Я думаю о Тебе как о сокровенном Источнике жизни и связываю с Тобой образы зари, бездон­ных звёздных россыпей на небосводе и восхода! Вызывая в сердце чудесные видения заснежен­ных гор, звонко бьющего из-под земли родника, чистой молитвы, зажжённой свечи из благоухан­ного пчелиного воска, синих храмовых куполов, я живу Тобой и всей душой и телом ощущаю в Тебе, и только в Тебе, полноту Отцовства и Мате­ринства, Совершенного родительского Начала, в котором я, как счастливый младенец, раство­рюсь, растаю как воск и познаю Твою бесконеч­ную любовь и не постыжусь своего смирения и покорности перед мудростью Твоей!..

ИСПОВЕДЬ БЕЗ СЛОВ

Прошла зима, и наступил апрель 1988 года.

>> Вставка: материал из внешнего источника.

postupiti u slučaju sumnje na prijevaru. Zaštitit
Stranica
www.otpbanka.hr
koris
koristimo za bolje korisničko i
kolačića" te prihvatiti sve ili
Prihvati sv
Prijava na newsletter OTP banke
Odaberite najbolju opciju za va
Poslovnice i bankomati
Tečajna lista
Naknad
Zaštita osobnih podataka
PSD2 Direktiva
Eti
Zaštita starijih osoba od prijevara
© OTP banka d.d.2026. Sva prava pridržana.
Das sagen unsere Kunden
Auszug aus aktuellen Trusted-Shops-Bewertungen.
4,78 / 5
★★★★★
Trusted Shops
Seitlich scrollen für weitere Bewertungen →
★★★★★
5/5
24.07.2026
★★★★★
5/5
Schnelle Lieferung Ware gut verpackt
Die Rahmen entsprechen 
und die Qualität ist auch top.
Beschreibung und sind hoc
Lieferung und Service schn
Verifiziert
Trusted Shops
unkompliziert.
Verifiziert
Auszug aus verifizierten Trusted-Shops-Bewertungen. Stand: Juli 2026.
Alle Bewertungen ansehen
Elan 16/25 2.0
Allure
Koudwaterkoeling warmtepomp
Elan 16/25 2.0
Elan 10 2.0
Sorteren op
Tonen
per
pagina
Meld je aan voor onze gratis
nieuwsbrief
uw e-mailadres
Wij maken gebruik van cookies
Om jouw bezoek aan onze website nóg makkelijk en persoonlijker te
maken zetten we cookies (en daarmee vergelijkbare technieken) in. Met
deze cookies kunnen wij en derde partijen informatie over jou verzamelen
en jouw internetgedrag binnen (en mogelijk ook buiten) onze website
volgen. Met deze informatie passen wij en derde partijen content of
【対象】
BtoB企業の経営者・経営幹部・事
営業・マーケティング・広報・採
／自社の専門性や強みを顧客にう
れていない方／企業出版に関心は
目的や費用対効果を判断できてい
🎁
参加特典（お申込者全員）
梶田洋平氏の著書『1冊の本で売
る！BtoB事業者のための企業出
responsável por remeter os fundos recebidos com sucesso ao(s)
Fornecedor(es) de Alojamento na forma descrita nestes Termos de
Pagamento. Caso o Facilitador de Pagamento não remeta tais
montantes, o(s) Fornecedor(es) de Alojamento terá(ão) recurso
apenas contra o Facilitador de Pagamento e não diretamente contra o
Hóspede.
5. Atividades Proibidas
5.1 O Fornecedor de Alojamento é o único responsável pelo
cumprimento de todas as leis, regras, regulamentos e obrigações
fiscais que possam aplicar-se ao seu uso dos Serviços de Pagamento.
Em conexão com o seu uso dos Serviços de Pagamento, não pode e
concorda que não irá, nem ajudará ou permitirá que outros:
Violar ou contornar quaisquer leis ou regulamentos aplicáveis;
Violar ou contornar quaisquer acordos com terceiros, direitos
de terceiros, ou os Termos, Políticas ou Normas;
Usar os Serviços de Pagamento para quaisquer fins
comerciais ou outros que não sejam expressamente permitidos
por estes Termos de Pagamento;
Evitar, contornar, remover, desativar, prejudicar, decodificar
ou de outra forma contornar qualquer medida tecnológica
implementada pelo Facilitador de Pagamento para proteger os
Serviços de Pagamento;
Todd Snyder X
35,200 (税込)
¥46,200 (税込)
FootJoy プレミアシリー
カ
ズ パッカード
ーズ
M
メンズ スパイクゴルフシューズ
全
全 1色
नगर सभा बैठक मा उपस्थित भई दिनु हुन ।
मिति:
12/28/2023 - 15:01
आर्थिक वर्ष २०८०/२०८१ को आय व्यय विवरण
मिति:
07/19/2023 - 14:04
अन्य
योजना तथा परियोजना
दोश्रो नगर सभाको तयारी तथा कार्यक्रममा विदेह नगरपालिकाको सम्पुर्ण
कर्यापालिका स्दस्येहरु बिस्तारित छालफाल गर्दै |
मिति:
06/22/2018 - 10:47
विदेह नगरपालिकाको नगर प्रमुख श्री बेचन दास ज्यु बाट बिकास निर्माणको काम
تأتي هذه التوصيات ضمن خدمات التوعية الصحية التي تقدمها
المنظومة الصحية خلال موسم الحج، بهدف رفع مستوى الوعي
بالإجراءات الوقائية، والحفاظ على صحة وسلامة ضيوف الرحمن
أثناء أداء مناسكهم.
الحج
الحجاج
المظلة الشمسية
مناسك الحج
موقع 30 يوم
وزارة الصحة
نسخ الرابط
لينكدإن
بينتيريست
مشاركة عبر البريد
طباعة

Чтобы поступить в семинарию, мне нужно было испросить благословение у опытного стар­ца. Но к какому старцу идти? И тут чтец Валера неожиданно предложил мне поехать под Ниж­ний Новгород к своему духовнику отцу Иосифу.

- Не пожалеешь. Я его давно знаю. Это самый старый архимандрит в России. Он всегда был не­зависим от властей. Поэтому к нему до сих пор тянется верующая молодёжь. В прошлом старец сидел. Зовут его отец Иосиф. Ныне здравствую­щий Патриарх Пимен лично предложил ему стать наместником Валаамского монастыря, но батюш­ка отказался. Он предпочитает уединение. Мы к нему ездим раз в три месяца. Он живёт и служит в заброшенной деревне Внуты Нижегородской области, в сельском деревянном храме Успения Пресвятой Богородицы. Во Внутах, кроме двух-трёх соседей-алкашей, больше никого нет. Все разъехались кто куда. Понимаешь? А мы привоз­им ему продукты. С ним живёт слепая монахиня, мать Варвара, добрая женщина. Последний раз отца Иосифа забрали в 1985 году. За религиоз­ную пропаганду среди молодёжи.

Батюшка - опытный старец. Поговоришь с ним, возьмешь благословение. Ты же пришел сюда, чтобы в семинарию поступать? Я тебя пра­вильно понял? Или хочешь всю жизнь простоять у дверей и общаться с бомжами? Что ж, это тоже смиряет. Ведь смирение - это главная цель хри­стианина. А вам, иудеям, это особенно нужно. Ну чего ты сразу глазами-то засверкал? Не обижай­ся. Я пошутил. Ты - простой русский парень Ми-шако Ходанишвили! Ха-ха-ха!

Это были обычные добрые шутки в стиле Валеры.

На предложение чтеца моё сердце загоре­лось. Поехать за советом не в соседний район, а за целых 800 километров от Москвы, сойти на каком-то полустанке и часов шесть шагать по лесу до заброшенной деревни выглядело весьма романтично.

С нами вместе на поезд пришли жена Вале­ры - художница Лена, и ещё одна семейная пара. Мы взяли с собой тяжёлые рюкзаки с консерва­ми, бутылки водки и санки. Водка была необхо­дима по той причине, что старец за реставрацию храма расплачивался с рабочими из соседнего села только алкоголем. Больше они ничего у него не брали. Ни денег, ни продуктов. Огненная вода была в тех местах единственной разменной валютой.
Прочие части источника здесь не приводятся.